Одна моя знакомая, филолог по образованию, очень стильная и приятная женщина с хорошим вкусом и адекватным взглядом на жизнь, рассказывала как-то про своего бывшего мужа. Он был бизнесмен средней руки, человек небедный и покладистый. Они хорошо жили, завели двоих детей, читали одни и те же книги, любили одни и те же спектакли.

И вот она встречает его через полгода после развода, а на нем натурально малиновый пиджак и голда, а при нем — вульгарного вида блондинка на золотых шпильках.

Когда она рассказывала эту историю, все возмущались и жалели этого бывшего мужа: мол, вот как же ему было непросто все те годы, что они были вместе. Но самое интересное в этой истории другое. Важно ли было этой моей знакомой, каким ее муж был на самом деле? И важно ли это вульгарной блондинке? Вообще, с кем мы живем на самом деле, когда думаем, что живем друг с другом?

Зачем мы ездим в Лондон на какие-нибудь двухнедельные курсы повышения квалификации, если начальник ценит нас исключительно за умение слушать.

Зачем наши поклонники присылают цветы, пишут письма и выдумывает черт знает что, если все, что нам дорого в них, все, из чего они состоят для нас, — это, например, воспоминание о том, как они шутили в шестом классе. 

Важно ли нам, чтобы человек, с которым мы дружим или работаем, например, обладал какими-нибудь качествами, если мы сами в состоянии наградить его ими? Если мы сами очень успешно заполняем человеческие силуэты удобным нам смыслом.

Про одного моего друга я думаю, что он решительный, волевой и опытный, но кто-то сказал мне недавно, пообщавшись с ним: «самовлюбленный всезнайка».

Так кто он на самом деле? Он вообще есть?

И каждый раз, когда мы говорим про кого-то: мне с ним сложно, он такой непростой человек, что мы на самом деле имеем в виду?

Ведь живет же кто-то с этим непростым человеком в одной квартире, ждет его с работы и даже, может быть, читает ему перед сном.

В нашей семье есть история, про которую не очень любят вспоминать. Я обычно рассказываю ее друзьям, когда выпью лишнего. Я сейчас опущу детали, но суть там в том, что семья моей бабушки во времена ее детства была очень бедной. У бабушкиного отца отнялись ноги, а мама бабушки умерла. И вот бабушка попала в детский лагерь, организованный советской властью на берегу Дона. Каждый день во время завтрака она съедала половину тарелки каши, а вторую половину намазывала на хлеб и несла отцу. За десять, что ли, километров. Потом десять километров обратно. И так каждый день. И вот однажды на утренней линейке перед строем зачитали письмо мальчика, который писал, что в лагере все хорошо, весело, только кормят не особо, и не могла ли мама прислать ему варенье из лепестков роз, которое он так любит. Бабушка рассказывала, что на всю жизнь этот мальчик стал для нее олицетворением всего самого ужасного, что только может произойти в жизни. Именно его она ненавидела во время войны, его же вспоминала в голодные послевоенные годы.

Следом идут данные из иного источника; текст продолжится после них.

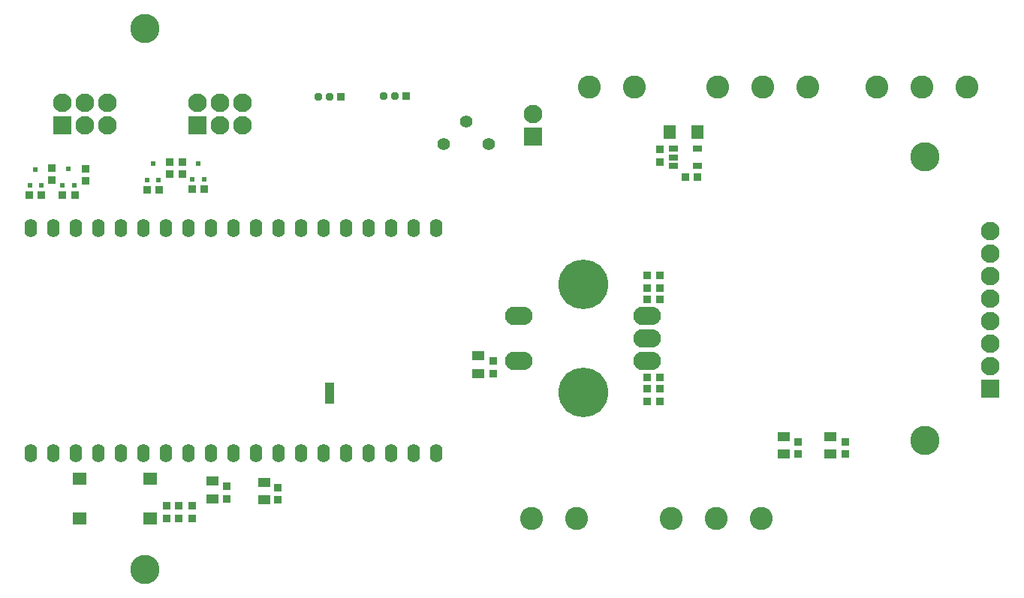
<source format=gts>
G04*
G04 #@! TF.GenerationSoftware,Altium Limited,Altium Designer,24.3.1 (35)*
G04*
G04 Layer_Color=8388736*
%FSLAX25Y25*%
%MOIN*%
G70*
G04*
G04 #@! TF.SameCoordinates,5149264C-F6EF-45E8-801D-D6D5ED924B73*
G04*
G04*
G04 #@! TF.FilePolarity,Negative*
G04*
G01*
G75*
%ADD21R,0.04228X0.09744*%
%ADD22R,0.03543X0.03543*%
%ADD23R,0.05315X0.04331*%
%ADD24R,0.03543X0.03543*%
%ADD25R,0.04134X0.02756*%
%ADD26R,0.05512X0.06299*%
%ADD27R,0.02362X0.02362*%
%ADD28R,0.06496X0.05512*%
%ADD29C,0.08268*%
%ADD30R,0.08268X0.08268*%
%ADD31R,0.08268X0.08268*%
%ADD32C,0.05512*%
%ADD33C,0.03740*%
%ADD34R,0.03740X0.03740*%
%ADD35C,0.10236*%
%ADD36C,0.22047*%
%ADD37O,0.12205X0.08268*%
%ADD38O,0.05512X0.08268*%
%ADD39C,0.12992*%
D21*
X146846Y-41939D02*
D03*
D22*
X80039Y-92047D02*
D03*
X80039Y-97559D02*
D03*
X85945Y-97559D02*
D03*
Y-92047D02*
D03*
X124110Y-89386D02*
D03*
Y-83874D02*
D03*
X101299Y-88898D02*
D03*
Y-83386D02*
D03*
X219467Y-33217D02*
D03*
Y-27706D02*
D03*
X355109Y-69014D02*
D03*
Y-63502D02*
D03*
X375945Y-69044D02*
D03*
Y-63532D02*
D03*
X293781Y60921D02*
D03*
Y66433D02*
D03*
X76016Y60890D02*
D03*
X76016Y55378D02*
D03*
X23689Y58154D02*
D03*
Y52642D02*
D03*
X38779Y57874D02*
D03*
Y52363D02*
D03*
X81669Y60922D02*
D03*
Y55410D02*
D03*
X74453Y-92047D02*
D03*
Y-97559D02*
D03*
D23*
X117811Y-81512D02*
D03*
Y-89386D02*
D03*
X95000Y-81024D02*
D03*
Y-88898D02*
D03*
X212914Y-25343D02*
D03*
Y-33217D02*
D03*
X348555Y-61140D02*
D03*
Y-69014D02*
D03*
X369391Y-61170D02*
D03*
Y-69044D02*
D03*
D24*
X288058Y-45521D02*
D03*
X293570D02*
D03*
X293564Y-39997D02*
D03*
X288052Y-39997D02*
D03*
Y-34764D02*
D03*
X293564D02*
D03*
X288052Y-382D02*
D03*
X293564D02*
D03*
X293564Y4879D02*
D03*
X288052D02*
D03*
Y10409D02*
D03*
X293564D02*
D03*
X304842Y53976D02*
D03*
X310354D02*
D03*
X33858Y46063D02*
D03*
X28346D02*
D03*
X19114Y45976D02*
D03*
X13602Y45976D02*
D03*
X91434Y48662D02*
D03*
X85922D02*
D03*
X71315Y48587D02*
D03*
X65803D02*
D03*
D25*
X299684Y66614D02*
D03*
Y62873D02*
D03*
Y59133D02*
D03*
X310314D02*
D03*
Y66614D02*
D03*
D26*
X310315Y74094D02*
D03*
X298119Y74138D02*
D03*
D27*
X30906Y57846D02*
D03*
X33465Y50563D02*
D03*
X28346D02*
D03*
X16358Y57563D02*
D03*
X18917Y50280D02*
D03*
X13799D02*
D03*
X88678Y60249D02*
D03*
X91237Y52965D02*
D03*
X86119D02*
D03*
X68559Y60173D02*
D03*
X71118Y52890D02*
D03*
X66000D02*
D03*
D28*
X67416Y-97559D02*
D03*
X36117D02*
D03*
X67416Y-79754D02*
D03*
X36117Y-79842D02*
D03*
D29*
X88232Y87219D02*
D03*
X98232Y87219D02*
D03*
X108232D02*
D03*
Y77219D02*
D03*
X98232D02*
D03*
X28232Y87219D02*
D03*
X38232D02*
D03*
X48232D02*
D03*
Y77219D02*
D03*
X38232D02*
D03*
X440394Y10158D02*
D03*
Y20157D02*
D03*
Y30236D02*
D03*
Y158D02*
D03*
Y-9921D02*
D03*
Y-19921D02*
D03*
Y-29921D02*
D03*
X237126Y82244D02*
D03*
D30*
X88232Y77219D02*
D03*
X28232D02*
D03*
X237126Y72244D02*
D03*
D31*
X440394Y-39921D02*
D03*
D32*
X197457Y68795D02*
D03*
X217457D02*
D03*
X207457Y78795D02*
D03*
D33*
X171079Y90165D02*
D03*
X176000D02*
D03*
X142102Y89784D02*
D03*
X147024D02*
D03*
D34*
X180921Y90165D02*
D03*
X151945Y89784D02*
D03*
D35*
X298705Y-97685D02*
D03*
X318705D02*
D03*
X338705D02*
D03*
X282413Y93937D02*
D03*
X262413D02*
D03*
X236705Y-97685D02*
D03*
X256705D02*
D03*
X430039Y93937D02*
D03*
X410039D02*
D03*
X390039D02*
D03*
X359449D02*
D03*
X339449D02*
D03*
X319449D02*
D03*
D36*
X259509Y-41608D02*
D03*
Y6463D02*
D03*
D37*
X230966Y-7730D02*
D03*
Y-27415D02*
D03*
X288052Y-17573D02*
D03*
X288052Y-27415D02*
D03*
Y-7730D02*
D03*
D38*
X174244Y31315D02*
D03*
X14205Y-68685D02*
D03*
X24205D02*
D03*
X34205D02*
D03*
X44205D02*
D03*
X54205D02*
D03*
X64205D02*
D03*
X74205D02*
D03*
X84205D02*
D03*
X94205D02*
D03*
X104205D02*
D03*
X114205D02*
D03*
X124205D02*
D03*
X134205D02*
D03*
X144205D02*
D03*
X154205D02*
D03*
X164205D02*
D03*
X174205D02*
D03*
X184205D02*
D03*
X194205D02*
D03*
X194244Y31315D02*
D03*
X184244D02*
D03*
X164244D02*
D03*
X154244D02*
D03*
X144244D02*
D03*
X134244D02*
D03*
X124244D02*
D03*
X114244D02*
D03*
X104244D02*
D03*
X94244D02*
D03*
X84244D02*
D03*
X74244D02*
D03*
X64244D02*
D03*
X54244D02*
D03*
X44244D02*
D03*
X34244D02*
D03*
X24244D02*
D03*
X14244D02*
D03*
D39*
X64961Y120079D02*
D03*
Y-120079D02*
D03*
X411417Y-62992D02*
D03*
Y62992D02*
D03*
M02*

</source>
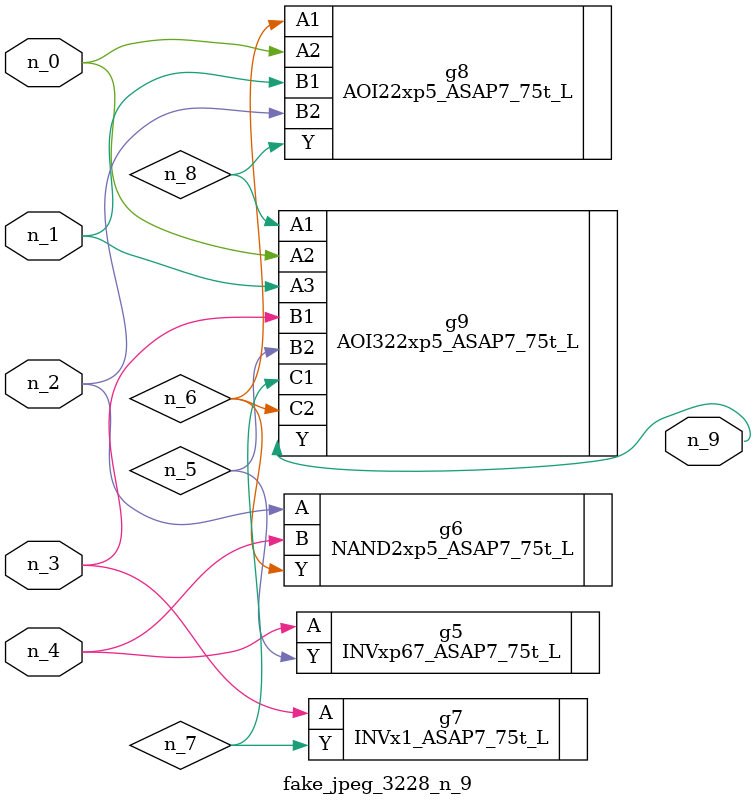
<source format=v>
module fake_jpeg_3228_n_9 (n_3, n_2, n_1, n_0, n_4, n_9);

input n_3;
input n_2;
input n_1;
input n_0;
input n_4;

output n_9;

wire n_8;
wire n_6;
wire n_5;
wire n_7;

INVxp67_ASAP7_75t_L g5 ( 
.A(n_4),
.Y(n_5)
);

NAND2xp5_ASAP7_75t_L g6 ( 
.A(n_2),
.B(n_4),
.Y(n_6)
);

INVx1_ASAP7_75t_L g7 ( 
.A(n_3),
.Y(n_7)
);

AOI22xp5_ASAP7_75t_L g8 ( 
.A1(n_6),
.A2(n_0),
.B1(n_1),
.B2(n_2),
.Y(n_8)
);

AOI322xp5_ASAP7_75t_L g9 ( 
.A1(n_8),
.A2(n_0),
.A3(n_1),
.B1(n_3),
.B2(n_5),
.C1(n_7),
.C2(n_6),
.Y(n_9)
);


endmodule
</source>
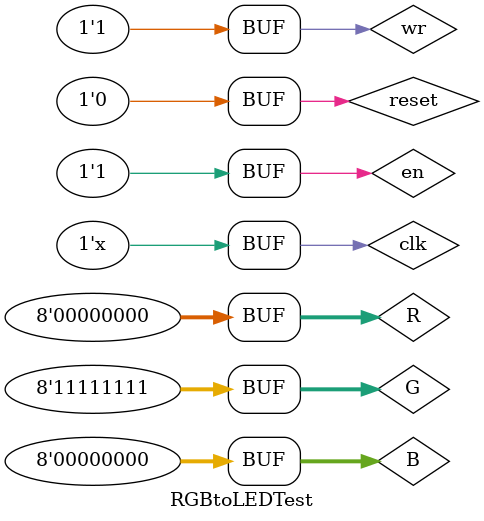
<source format=v>
module RGBtoLEDTest;

	// Inputs
	reg clk;
	reg en;
	reg reset;
	reg [7:0] R;
	reg [7:0] G;
	reg [7:0] B;
	reg wr;

	// Outputs
	wire busy;
	wire rdy;
	wire dout;

	// Instantiate the Unit Under Test (UUT)
	RGBtoLED uut (
		.clk(clk), 
		.en(en), 
		.reset(reset), 
		.R(R), 
		.G(G), 
		.B(B), 
		.wr(wr), 
		.busy(busy), 
		.rdy(rdy), 
		.dout(dout)
	);

	initial begin
		// Initialize Inputs
		clk = 0;
		en = 0;
		reset = 0;
		R = 0;
		G = 255;
		B = 0;
		wr = 0;

		// Wait 100 ns for global reset to finish
		#100;
		wr = 1;
        en = 1;
		// Add stimulus here

	end
   always begin
		#4
		clk <= ~clk;
	end
endmodule
</source>
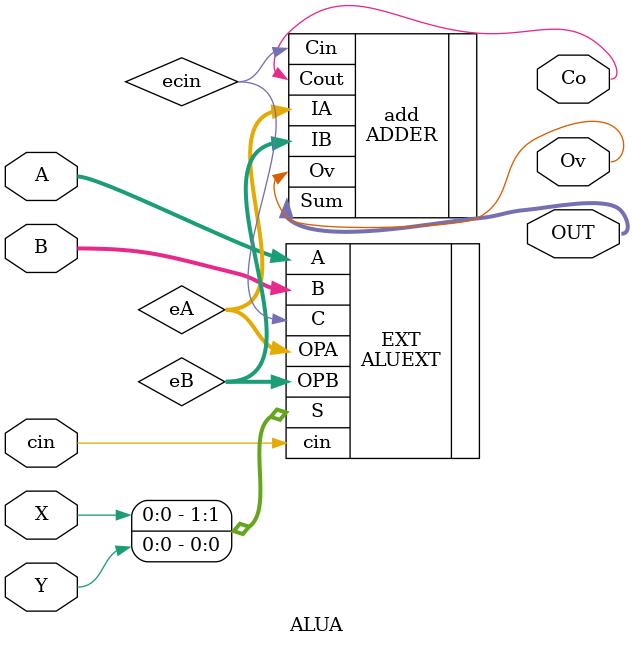
<source format=sv>
module ALUA (
	//inputs
	input logic [7:0] A,
	input logic [7:0] B,
	input logic X, //y
	input logic Y, //z
	input logic cin,
	output logic [7:0] OUT,
	//banderas
	output logic Co,
	output logic Ov
	);
	//cables
	logic [7:0] eA,eB;
	logic ecin;	
	
	ALUEXT EXT ( .A(A), .B(B), .S({X,Y}), .cin(cin), .OPA(eA), .OPB(eB), .C(ecin) );
	ADDER add ( .IA(eA), .IB(eB), .Cin(ecin), .Sum(OUT), .Cout(Co), .Ov(Ov) );
	
	
endmodule 
</source>
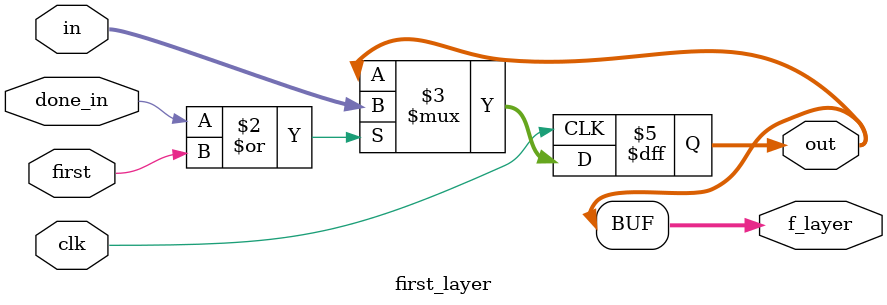
<source format=sv>
`timescale 1ns / 1ps


module first_layer #(parameter weightNo = 784, dataWidth = 16)(
    input clk,
    input done_in,
    input first,
    input [weightNo*dataWidth - 1:0] in,
    output reg [weightNo*dataWidth - 1:0] out,
    output wire [weightNo*dataWidth - 1:0] f_layer  
    
    );
    
    assign f_layer = out;
    //reg standby;
    //reg done_in_d;
    
    //initial begin
      //  standby = 1;
    //end
    
    always @(posedge clk) begin
    
        if(done_in | first) begin
            out<=in;    
        end
    
        //done_in_d <= done_in;
        
        //if((done_in | first) & standby) begin
            //standby <= 0;
       //     out <= in;    
        //end
        
        //if(done_in_d & ~done_in) begin
          //  standby <= 1;
        //end
        
    end
endmodule

</source>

Нужно ли говорить, что в 90-е, когда у бабушки и дедушки уже было трое детей и трое внуков, когда у них за плечами была такая счастливая семейная жизнь, что можно кино снимать, при случайном разговоре за ужином выяснилось, что этим мальчиком, конечно же, был мой дедушка. Он тоже был в этом лагере, и он действительно просил варенье из лепестков роз.

И вот я часто думаю: с кем же на самом деле жила моя бабушка? С моим дедушкой или с этим Мальчишом-Плохишом?

Это, наверное, какие-то прописные истины психологии, но наше восприятие людей больше всего похоже на отскок в настольном теннисе. Зависит не только от шарика, но и от покрытия стола. 

В юности я встречалась с человеком, который во время наших ссор говорил: «Ты особо не расходись, откуда я знаю, может, ты вообще моя галлюцинация».

Но я-то точно знаю, что я не галлюцинация. Абсолютно точно знаю. Просто это он был непростой человек.